_Data records_
---

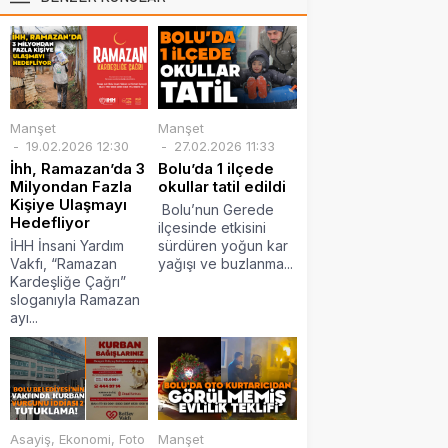
Manşet
Manşet
19.02.2026 12:30
27.02.2026 11:33
İhh, Ramazan’da 3
Bolu’da 1 ilçede
Milyondan Fazla
okullar tatil edildi
Kişiye Ulaşmayı
Bolu’nun Gerede
Hedefliyor
ilçesinde etkisini
İHH İnsani Yardım
sürdüren yoğun kar
Vakfı, “Ramazan
yağışı ve buzlanma...
Kardeşliğe Çağrı”
sloganıyla Ramazan
ayı...
Asayiş
,
Ekonomi
,
Foto
Manşet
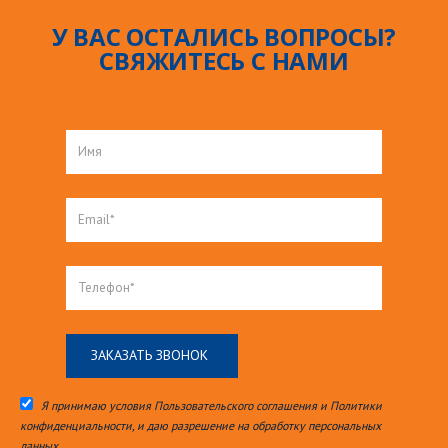
У ВАС ОСТАЛИСЬ ВОПРОСЫ?
СВЯЖИТЕСЬ С НАМИ
Я принимаю условия Пользовательского соглашения и Политики
конфиденциальности, и даю разрешение на обработку персональных
данных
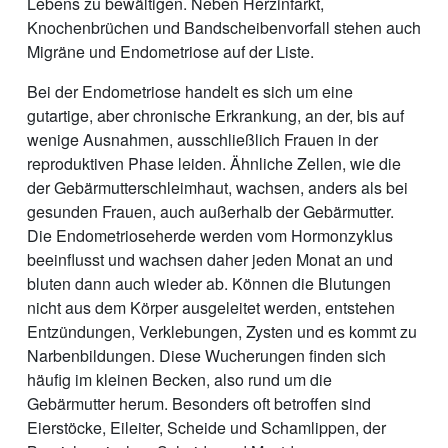
Lebens zu bewältigen. Neben Herzinfarkt,
Knochenbrüchen und Bandscheibenvorfall stehen auch
Migräne und Endometriose auf der Liste.
Bei der Endometriose handelt es sich um eine
gutartige, aber chronische Erkrankung, an der, bis auf
wenige Ausnahmen, ausschließlich Frauen in der
reproduktiven Phase leiden. Ähnliche Zellen, wie die
der Gebärmutterschleimhaut, wachsen, anders als bei
gesunden Frauen, auch außerhalb der Gebärmutter.
Die Endometrioseherde werden vom Hormonzyklus
beeinflusst und wachsen daher jeden Monat an und
bluten dann auch wieder ab. Können die Blutungen
nicht aus dem Körper ausgeleitet werden, entstehen
Entzündungen, Verklebungen, Zysten und es kommt zu
Narbenbildungen. Diese Wucherungen finden sich
häufig im kleinen Becken, also rund um die
Gebärmutter herum. Besonders oft betroffen sind
Eierstöcke, Eileiter, Scheide und Schamlippen, der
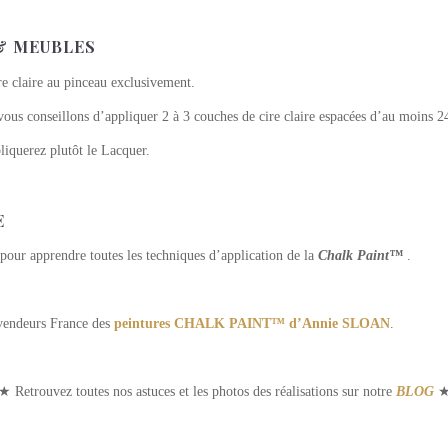
& MEUBLES
re claire au pinceau exclusivement.
vous conseillons d’appliquer 2 à 3 couches de cire claire espacées d’au moins 2
liquerez plutôt le Lacquer.
E
pour apprendre toutes les techniques d’application de la
Chalk Paint™
.
evendeurs France des
peintures CHALK PAINT™ d’Annie SLOAN
.
★ Retrouvez toutes nos astuces et les photos des réalisations sur notre
BLOG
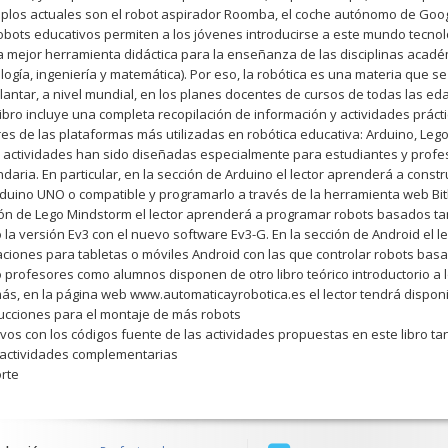
plos actuales son el robot aspirador Roomba, el coche autónomo de Google,
obots educativos permiten a los jóvenes introducirse a este mundo tecnoló
a mejor herramienta didáctica para la enseñanza de las disciplinas acadé
logía, ingeniería y matemática). Por eso, la robótica es una materia que
lantar, a nivel mundial, en los planes docentes de cursos de todas las ed
libro incluye una completa recopilación de información y actividades práct
res de las plataformas más utilizadas en robótica educativa: Arduino, Lego
 actividades han sido diseñadas especialmente para estudiantes y pro
daria. En particular, en la sección de Arduino el lector aprenderá a const
duino UNO o compatible y programarlo a través de la herramienta web Bit
ón de Lego Mindstorm el lector aprenderá a programar robots basados tan
 la versión Ev3 con el nuevo software Ev3-G. En la sección de Android el 
aciones para tabletas o móviles Android con las que controlar robots bas
 profesores como alumnos disponen de otro libro teórico introductorio a 
s, en la página web www.automaticayrobotica.es el lector tendrá disponibl
trucciones para el montaje de más robots
hivos con los códigos fuente de las actividades propuestas en este libro t
 actividades complementarias
orte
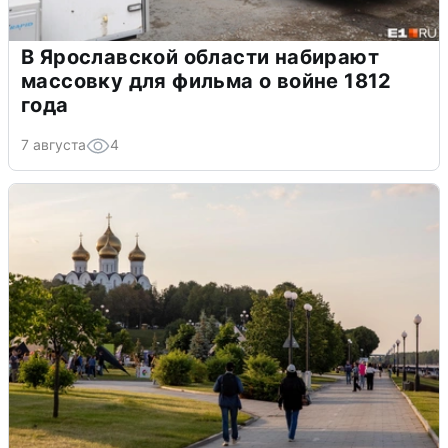
В Ярославской области набирают
массовку для фильма о войне 1812
года
7 августа
4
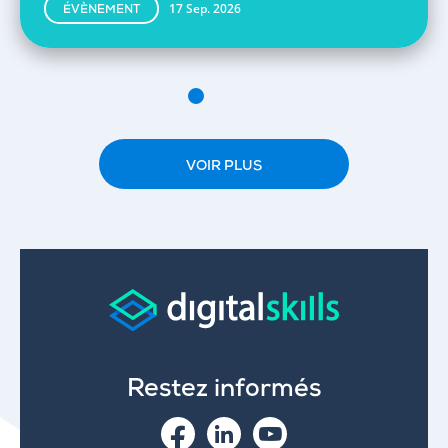
17 Sep. 2026
ÉVÈNEMENT
VOIR PLUS
Restez informés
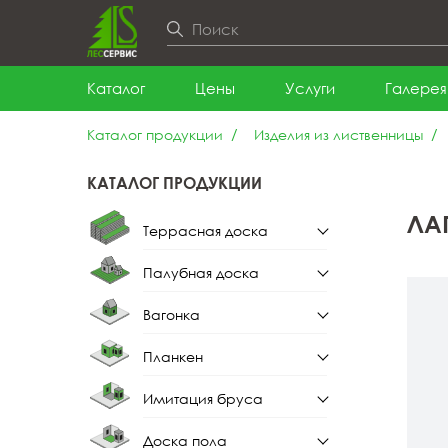
Каталог
Цены
Услуги
Галерея
Каталог продукции
Изделия из лиственницы
КАТАЛОГ ПРОДУКЦИИ
ЛА
Террасная доска
Палубная доска
Террасная доска из
лиственницы
Вагонка
Палубная доска из
лиственницы
Планкен
Вагонка штиль
Имитация бруса
Планкен прямой
Вагонка штиль из
лиственницы
Доска пола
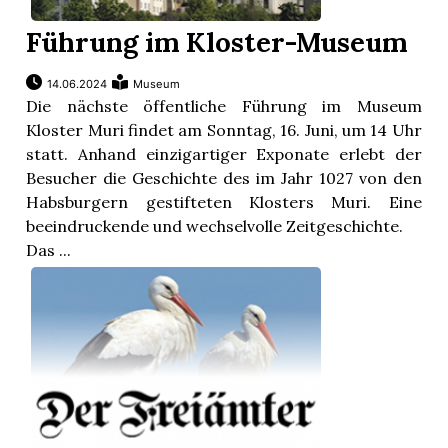
Führung im Kloster-Museum
14.06.2024
Museum
Die nächste öffentliche Führung im Museum
Kloster Muri findet am Sonntag, 16. Juni, um 14 Uhr
statt. Anhand einzigartiger Exponate erlebt der
Besucher die Geschichte des im Jahr 1027 von den
Habsburgern gestifteten Klosters Muri. Eine
beeindruckende und wechselvolle Zeitgeschichte.
Das ...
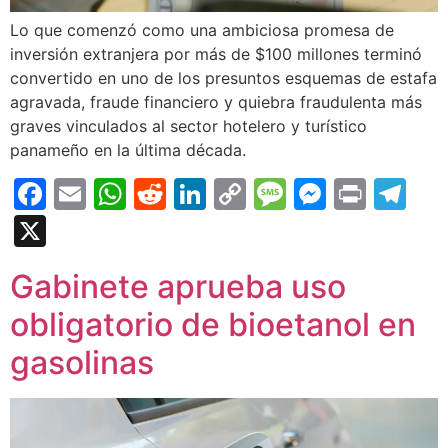
Lo que comenzó como una ambiciosa promesa de
inversión extranjera por más de $100 millones terminó
convertido en uno de los presuntos esquemas de estafa
agravada, fraude financiero y quiebra fraudulenta más
graves vinculados al sector hotelero y turístico
panameño en la última década.
Facebook
Email
WhatsApp
Reddit
LinkedIn
Copy
Message
Messen
Print
Te
Link
X
Gabinete aprueba uso
obligatorio de bioetanol en
gasolinas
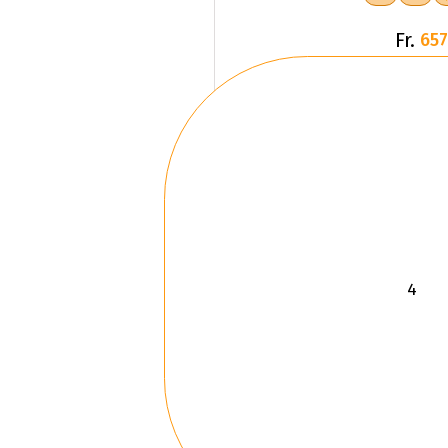
Fr.
657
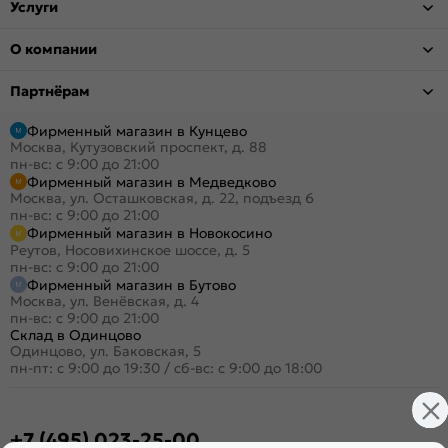
Услуги
О компании
Партнёрам
Фирменный магазин в Кунцево
Москва, Кутузовский проспект, д. 88
пн-вс: с 9:00 до 21:00
Фирменный магазин в Медведково
Москва, ул. Осташковская, д. 22, подъезд 6
пн-вс: с 9:00 до 21:00
Фирменный магазин в Новокосино
Реутов, Носовихинское шоссе, д. 5
пн-вс: с 9:00 до 21:00
Фирменный магазин в Бутово
Москва, ул. Венёвская, д. 4
пн-вс: с 9:00 до 21:00
Склад в Одинцово
Одинцово, ул. Баковская, 5
пн-пт: с 9:00 до 19:30
/
сб-вс: с 9:00 до 18:00
+7 (495) 023-25-00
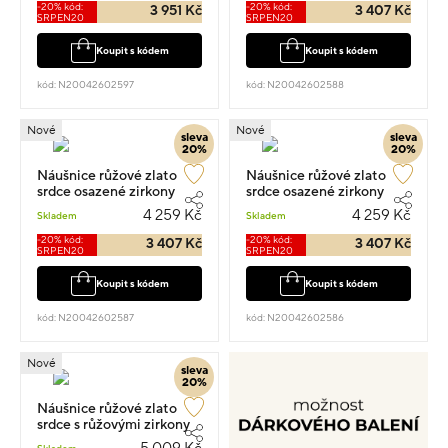
-20% kód:
-20% kód:
3 951 Kč
3 407 Kč
SRPEN20
SRPEN20
Koupit s kódem
Koupit s kódem
kód: N20042602597
kód: N20042602588
Nové
Nové
sleva
sleva
20%
20%
Náušnice růžové zlato
Náušnice růžové zlato
srdce osazené zirkony
srdce osazené zirkony
visací 1.2cm 0.85g
visací 1.2cm 0.85g
4 259 Kč
4 259 Kč
Skladem
Skladem
-20% kód:
-20% kód:
3 407 Kč
3 407 Kč
SRPEN20
SRPEN20
Koupit s kódem
Koupit s kódem
kód: N20042602587
kód: N20042602586
Nové
sleva
20%
Náušnice růžové zlato
srdce s růžovými zirkony
visací 1.4cm 1g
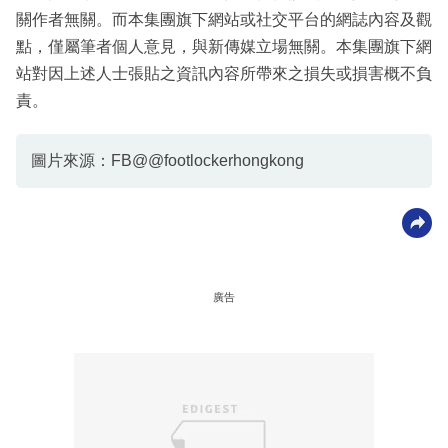
關作者無關。而本集團旗下網站或社交平台的網誌內容及觀
點，僅屬筆者個人意見，與新傳媒立場無關。本集團旗下網
站對因上述人士張貼之資訊內容所帶來之損失或損害概不負
責。
圖片來源：FB@@footlockerhongkong
廣告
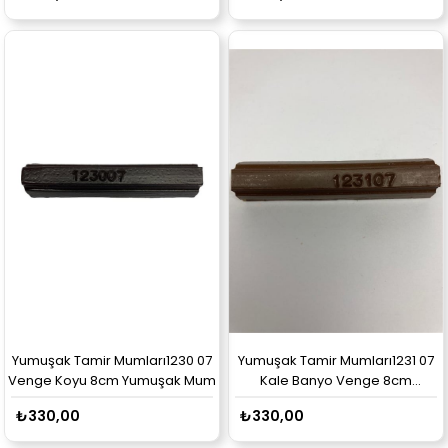
Yumuşak Tamir Mumları1230 07
Yumuşak Tamir Mumları1231 07
Venge Koyu 8cm Yumuşak Mum
Kale Banyo Venge 8cm
Yumuşak Mum
₺330,00
₺330,00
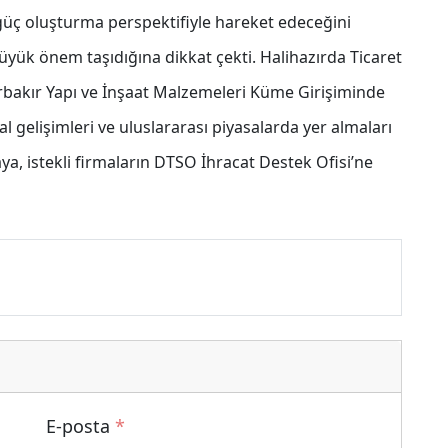
 güç oluşturma perspektifiyle hareket edeceğini
büyük önem taşıdığına dikkat çekti. Halihazırda Ticaret
rbakır Yapı ve İnşaat Malzemeleri Küme Girişiminde
l gelişimleri ve uluslararası piyasalarda yer almaları
ya, istekli firmaların DTSO İhracat Destek Ofisi’ne
E-posta
*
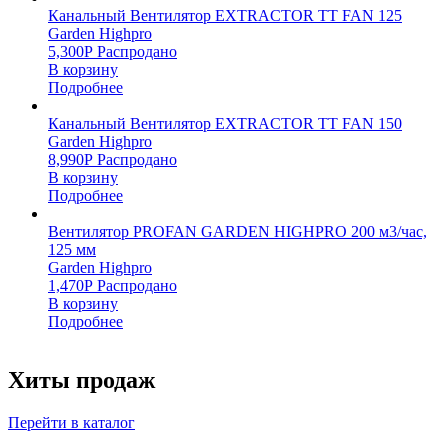
Канальный Вентилятор EXTRACTOR TT FAN 125
Garden Highpro
5,300
Р
Распродано
В корзину
Подробнее
Канальный Вентилятор EXTRACTOR TT FAN 150
Garden Highpro
8,990
Р
Распродано
В корзину
Подробнее
Вентилятор PROFAN GARDEN HIGHPRO 200 м3/час,
125 мм
Garden Highpro
1,470
Р
Распродано
В корзину
Подробнее
Хиты продаж
Перейти в каталог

---

_Exercise objective_
Can you write out the text of all the items again, substituting "Нет в наличии" for "Распродано" and leaving everything else unchanged? Leave the pictures out.

_Written answer_
Manşet
Manşet
19.02.2026 12:30
27.02.2026 11:33
İhh, Ramazan’da 3
Bolu’da 1 ilçede
Milyondan Fazla
okullar tatil edildi
Kişiye Ulaşmayı
Bolu’nun Gerede
Hedefliyor
ilçesinde etkisini
İHH İnsani Yardım
sürdüren yoğun kar
Vakfı, “Ramazan
yağışı ve buzlanma...
Kardeşliğe Çağrı”
sloganıyla Ramazan
ayı...
Asayiş
,
Ekonomi
,
Foto
Manşet
У ВАС ОСТАЛИСЬ ВОПРОСЫ?
СВЯЖИТЕСЬ С НАМИ
Я принимаю условия Пользовательского соглашения и Политики
конфиденциальности, и даю разрешение на обработку персональных
данных
Lebens zu bewältigen. Neben Herzinfarkt,
Knochenbrüchen und Bandscheibenvorfall stehen auch
Migräne und Endometriose auf der Liste.
Bei der Endometriose handelt es sich um eine
gutartige, aber chronische Erkrankung, an der, bis auf
wenige Ausnahmen, ausschließlich Frauen in der
reproduktiven Phase leiden. Ähnliche Zellen, wie die
der Gebärmutterschleimhaut, wachsen, anders als bei
gesunden Frauen, auch außerhalb der Gebärmutter.
Die Endometrioseherde werden vom Hormonzyklus
beeinflusst und wachsen daher jeden Monat an und
bluten dann auch wieder ab. Können die Blutungen
nicht aus dem Körper ausgeleitet werden, entstehen
Entzündungen, Verklebungen, Zysten und es kommt zu
Narbenbildungen. Diese Wucherungen finden sich
häufig im kleinen Becken, also rund um die
Gebärmutter herum. Besonders oft betroffen sind
Eierstöcke, Eileiter, Scheide und Schamlippen, der
& MEUBLES
re claire au pinceau exclusivement.
vous conseillons d’appliquer 2 à 3 couches de cire claire espacées d’au moins 2
liquerez plutôt le Lacquer.
E
pour apprendre toutes les techniques d’application de la
Chalk Paint™
.
evendeurs France des
peintures CHALK PAINT™ d’Annie SLOAN
.
★ Retrouvez toutes nos astuces et les photos des réalisations sur notre
BLOG
plos actuales son el robot aspirador Roomba, el coche autónomo de Google,
obots educativos permiten a los jóvenes introducirse a este mundo tecnoló
a mejor herramienta didáctica para la enseñanza de las disciplinas acadé
logía, ingeniería y matemática). Por eso, la robótica es una materia que
lantar, a nivel mundial, en los planes docentes de cursos de todas las ed
libro incluye una completa recopilación de información y actividades práct
res de las plataformas más utilizadas en robótica educativa: Arduino, Lego
 actividades han sido diseñadas especialmente para estudiantes y pro
daria. En particular, en la sección de Arduino el lector aprenderá a const
duino UNO o compatible y programarlo a través de la herramienta web Bit
ón de Lego Mindstorm el lector aprenderá a programar robots basados tan
 la versión Ev3 con el nuevo software Ev3-G. En la sección de Android el 
aciones para tabletas o móviles Android con las que controlar robots bas
 profesores como alumnos disponen de otro libro teórico introductorio a 
s, en la página web www.automaticayrobotica.es el lector tendrá disponibl
trucciones para el montaje de más robots
hivos con los códigos fuente de las actividades propuestas en este libro t
 actividades complementarias
orte
В Ярославской области набирают
массовку для фильма о войне 1812
года
7 августа
4
17 Sep. 2026
ÉVÈNEMENT
VOIR PLUS
Restez informés
Каталог
Цены
Услуги
Галерея
Каталог продукции
Изделия из лиственницы
КАТАЛОГ ПРОДУКЦИИ
ЛА
Террасная доска
Палубная доска
Террасная доска из
лиственницы
Вагонка
Палубная доска из
лиственницы
Планкен
Вагонка штиль
Имитация бруса
Планкен прямой
Вагонка штиль из
лиственницы
Доска пола
Führung im Kloster-Museum
14.06.2024
Museum
Die nächste öffentliche Führung im Museum
Kloster Muri findet am Sonntag, 16. Juni, um 14 Uhr
statt. Anhand einzigartiger Exponate erlebt der
Besucher die Geschichte des im Jahr 1027 von den
Habsburgern gestifteten Klosters Muri. Eine
beeindruckende und wechselvolle Zeitgeschichte.
Das ...
Lo que comenzó como una ambiciosa promesa de
inversión extranjera por más de $100 millones terminó
convertido en uno de los presuntos esquemas de estafa
agravada, fraude financiero y quiebra fraudulenta más
graves vinculados al sector hotelero y turístico
panameño en la última década.
Facebook
Email
WhatsApp
Reddit
LinkedIn
Copy
Message
Messen
Print
Te
Link
X
Gabinete aprueba uso
obligatorio de bioetanol en
gasolinas
Fr.
657
Услуги
О компании
Партнёрам
Фирменный магазин в Кунцево
Москва, Кутузовский проспект, д. 88
пн-вс: с 9:00 до 21:00
Фирменный магазин в Медведково
Москва, ул. Осташковская, д. 22, подъезд 6
пн-вс: с 9:00 до 21:00
Фирменный магазин в Новокосино
Реутов, Носовихинское шоссе, д. 5
пн-вс: с 9:00 до 21:00
Фирменный магазин в Бутово
Москва, ул. Венёвская, д. 4
пн-вс: с 9:00 до 21:00
Склад в Одинцово
Одинцово, ул. Баковская, 5
пн-пт: с 9:00 до 19:30
/
сб-вс: с 9:00 до 18:00
+7 (495) 023-25-00
-20% kód:
-20% kód:
3 951 Kč
3 407 Kč
SRPEN20
SRPEN20
Koupit s kódem
Koupit s kódem
kód: N20042602597
kód: N20042602588
Nové
Nové
sleva
sleva
20%
20%
Náušnice růžové zlato
Náušnice růžové zlato
srdce osazené zirkony
srdce osazené zirkony
visací 1.2cm 0.85g
visací 1.2cm 0.85g
4 259 Kč
4 259 Kč
Skladem
Skladem
-20% kód:
-20% kód:
3 407 Kč
3 407 Kč
SRPEN20
SRPEN20
Koupit s kódem
Koupit s kódem
kód: N20042602587
kód: N20042602586
Nové
sleva
20%
Náušnice růžové zlato
srdce s růžovými zirkony
visací 1.4cm 1g
關作者無關。而本集團旗下網站或社交平台的網誌內容及觀
點，僅屬筆者個人意見，與新傳媒立場無關。本集團旗下網
站對因上述人士張貼之資訊內容所帶來之損失或損害概不負
責。
圖片來源：FB@@footlockerhongkong
廣告
Yumuşak Tamir Mumları1230 07
Yumuşak Tamir Mumları1231 07
Venge Koyu 8cm Yumuşak Mum
Kale Banyo Venge 8cm
Yumuşak Mum
₺330,00
₺330,00
 güç oluşturma perspektifiyle hareket edeceğini
büyük önem taşıdığına dikkat çekti. Halihazırda Ticaret
rbakır Yapı ve İnşaat Malzemeleri Küme Girişiminde
l gelişimleri ve uluslararası piyasalarda yer almaları
ya, istekli firmaların DTSO İhracat Destek Ofisi’ne
E-posta
*
Канальный Вентилятор EXTRACTOR TT FAN 125
Garden Highpro
5,300
Р
Нет в наличии
В корзину
Подробнее
Канальный Вентилятор EXTRACTOR TT FAN 150
Garden Highpro
8,990
Р
Нет в наличии
В корзину
Подробнее
Вентилятор PROFAN GARDEN HIGHPRO 200 м3/час,
125 мм
Garden Highpro
1,470
Р
Нет в наличии
В корзину
Подробнее
Хиты продаж
Перейти в каталог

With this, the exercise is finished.